Lévitique

Introduction

Lévitique 6

Analyse du texte source · restitution Philologique

Nouvel oracle adressé à Moïse ; la section qui suit formule des tôrôt, instructions rituelles destinées aux prêtres.

Torat ha‘olah : « instruction de l’holocauste ». Moqedah, foyer/âtre, est rare. Le maintien nocturne de l’offrande et du feu ouvre le thème du feu continu.

Bad désigne le lin. Deshen est la cendre grasse issue de la combustion sacrificielle, non de simples cendres froides ; elle est d’abord déposée près de l’autel.

Le changement de vêtements distingue le service à l’autel de la sortie hors du camp. Le deshen est porté vers un maqom tahor, lieu pur.

Lo tikbeh, « il ne s’éteindra pas », gouverne l’entretien quotidien. ‘Arakh, disposer en ordre, reprend le vocabulaire des premiers chapitres.

’Esh tamid, « feu perpétuel/continuel », condense la règle : la répétition « il ne s’éteindra pas » donne au verset son caractère programmatique.

Torat hamminḥah introduit le régime sacerdotal de l’offrande végétale ; hiqriv, « faire approcher », conserve la terminologie de q-r-b.

La poignée contient solet, huile et tout l’encens ; ’azkaratah est la part mémoriale. Le reste n’est pas brûlé mais revient aux prêtres.

Le reste est mangé matsot, sans levain, et bemaqom qadosh, dans un lieu saint. La cour de la tente fixe l’espace de consommation.

Qodesh qadashim, « sainteté des saintetés », classe la minḥah au même niveau que ḥaṭṭā’t et ’asham. Dieu dit explicitement l’avoir donnée comme part sacerdotale.

Ḥoq ‘olam exprime la part prescrite durablement. Kol ’asher-yigga‘ bahem yiqdash, « tout ce qui les touche deviendra saint », décrit la contagion/communication de sainteté rituelle.

Nouvelle formule de parole divine ; elle introduit l’offrande propre à l’installation et au service du prêtre oint.

‘Asirit ha’efah : un dixième d’épha.
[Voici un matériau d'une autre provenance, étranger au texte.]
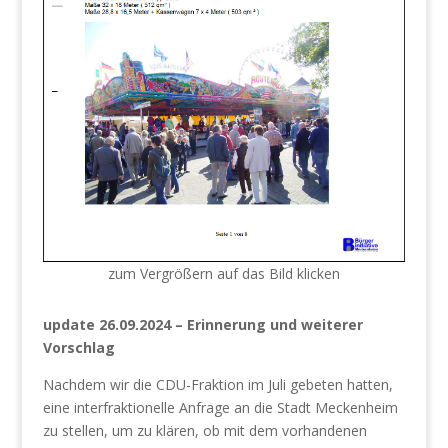
zum Vergrößern auf das Bild klicken
update 26.09.2024 – Erinnerung und weiterer
Vorschlag
Nachdem wir die CDU-Fraktion im Juli gebeten hatten,
eine interfraktionelle Anfrage an die Stadt Meckenheim
zu stellen, um zu klären, ob mit dem vorhandenen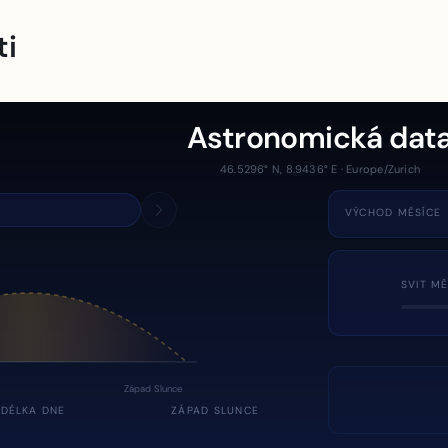
ti
Astronomická dat
46.5296° N, 8.9436° E · Europe/Zurich
VÝCHOD MĚSÍCE
SVIT MĚ
Západ Slunce
DÉLKA DNE
ZÁPAD SLUNCE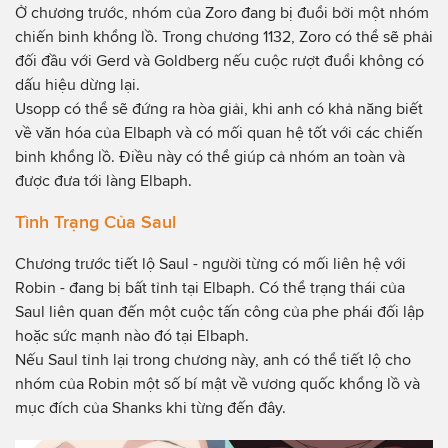
Ở chương trước, nhóm của Zoro đang bị đuổi bởi một nhóm
chiến binh khổng lồ. Trong chương 1132, Zoro có thể sẽ phải
đối đầu với Gerd và Goldberg nếu cuộc rượt đuổi không có
dấu hiệu dừng lại.
Usopp có thể sẽ đứng ra hòa giải, khi anh có khả năng biết
về văn hóa của Elbaph và có mối quan hệ tốt với các chiến
binh khổng lồ. Điều này có thể giúp cả nhóm an toàn và
được đưa tới làng Elbaph.
Tình Trạng Của Saul
Chương trước tiết lộ Saul - người từng có mối liên hệ với
Robin - đang bị bất tỉnh tại Elbaph. Có thể trạng thái của
Saul liên quan đến một cuộc tấn công của phe phái đối lập
hoặc sức mạnh nào đó tại Elbaph.
Nếu Saul tỉnh lại trong chương này, anh có thể tiết lộ cho
nhóm của Robin một số bí mật về vương quốc khổng lồ và
mục đích của Shanks khi từng đến đây.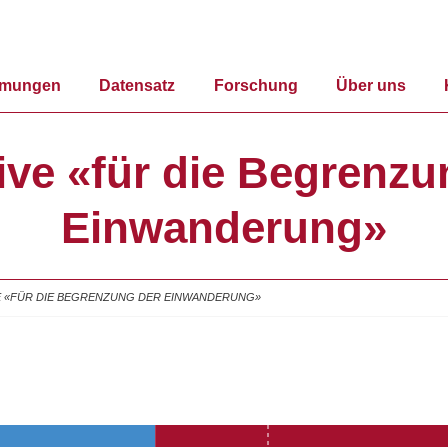
mmungen
Datensatz
Forschung
Über uns
tive «für die Begrenz
Einwanderung»
VE «FÜR DIE BEGRENZUNG DER EINWANDERUNG»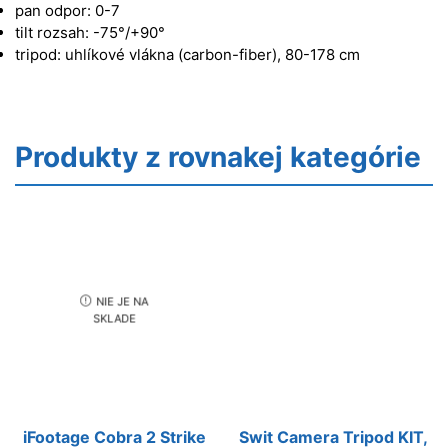
pan odpor: 0-7
tilt rozsah: -75°/+90°
tripod: uhlíkové vlákna (carbon-fiber), 80-178 cm
Produkty z rovnakej kategórie
NIE JE NA
SKLADE
iFootage Cobra 2 Strike
Swit Camera Tripod KIT,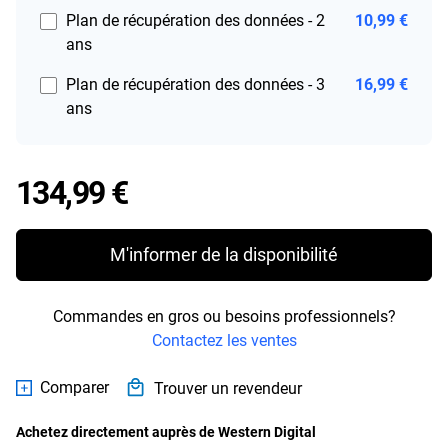
Plan de récupération des données - 2
10,99 €
ans
Plan de récupération des données - 3
16,99 €
ans
Price 134,99 €
134,99 €
M'informer de la disponibilité
Commandes en gros ou besoins professionnels?
Contactez les ventes
Comparer
Trouver un revendeur
Achetez directement auprès de Western Digital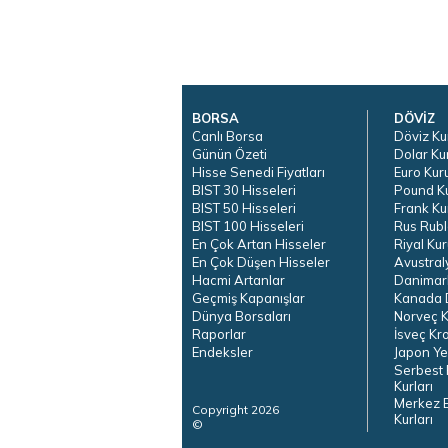
BORSA
DÖVİZ
Canlı Borsa
Döviz Ku
Günün Özeti
Dolar Ku
Hisse Senedi Fiyatları
Euro Kur
BIST 30 Hisseleri
Pound K
BIST 50 Hisseleri
Frank Ku
BIST 100 Hisseleri
Rus Rubl
En Çok Artan Hisseler
Riyal Kur
En Çok Düşen Hisseler
Avustral
Hacmi Artanlar
Danimar
Geçmiş Kapanışlar
Kanada D
Dünya Borsaları
Norveç K
Raporlar
İsveç Kr
Endeksler
Japon Ye
Serbest 
Kurları
Merkez 
Copyright 2026
Kurları
©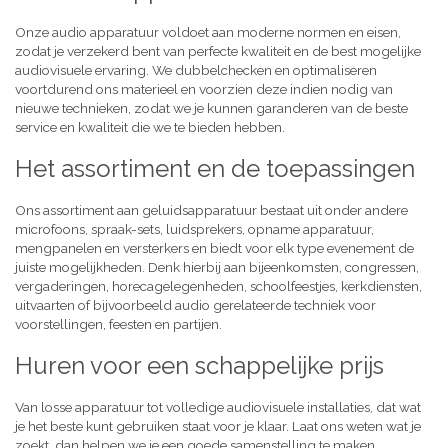
Onze audio apparatuur voldoet aan moderne normen en eisen,
zodat je verzekerd bent van perfecte kwaliteit en de best mogelijke
audiovisuele ervaring. We dubbelchecken en optimaliseren
voortdurend ons materieel en voorzien deze indien nodig van
nieuwe technieken, zodat we je kunnen garanderen van de beste
service en kwaliteit die we te bieden hebben.
Het assortiment en de toepassingen
Ons assortiment aan geluidsapparatuur bestaat uit onder andere
microfoons, spraak-sets, luidsprekers, opname apparatuur,
mengpanelen en versterkers en biedt voor elk type evenement de
juiste mogelijkheden. Denk hierbij aan bijeenkomsten, congressen,
vergaderingen, horecagelegenheden, schoolfeestjes, kerkdiensten,
uitvaarten of bijvoorbeeld audio gerelateerde techniek voor
voorstellingen, feesten en partijen.
Huren voor een schappelijke prijs
Van losse apparatuur tot volledige audiovisuele installaties, dat wat
je het beste kunt gebruiken staat voor je klaar. Laat ons weten wat je
zoekt, dan helpen we je een goede samenstelling te maken,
Minḥah tamid : offrande végétale permanente, divisée entre matin et soir.

Maḥavat est la plaque déjà rencontrée en Lv 2. Murbeket et tufine sont des termes culinaires difficiles ; la traduction évite de préciser une technique non assurée.

Hakkohen hammashiaḥ taḥtaw : le prêtre oint qui lui succède. Kalil signifie totalité entière ; contrairement à la minḥah ordinaire, cette offrande est entièrement consumée.

Règle générale : toute minḥah sacerdotale est kalil et ne peut être mangée. Le statut du donateur modifie donc le régime de l’offrande.

Nouvel oracle : transition vers torat haḥaṭṭā’t, l’instruction de l’offrande de purification.

Le lieu d’abattage de la ḥaṭṭā’t est celui de l‘olah. Qodesh qadashim affirme son degré élevé de sainteté.

Hakkohen hameḥaṭṭe’ ’otah est morphologiquement causatif : le prêtre qui « accomplit le rite de ḥaṭṭā’t/purification » avec elle. Le verbe ne signifie pas ici « faire pécher » au sens moral.

La chair et le sang transmettent un statut de sainteté exigeant traitement rituel. Le vêtement aspergé doit être lavé bemaqom qadosh.

Un récipient poreux de terre est brisé ; un récipient de bronze peut être récuré puis rincé. La différence suppose des conceptions distinctes de l’absorption de matière sacrée.

Comme pour la minḥah très sainte, seuls les mâles du sacerdoce peuvent manger cette ḥaṭṭā’t.

Quand le sang est introduit dans le sanctuaire pour kipper, la chair n’est pas mangée mais brûlée. Cette règle explique les taureaux de Lv 4,12.21.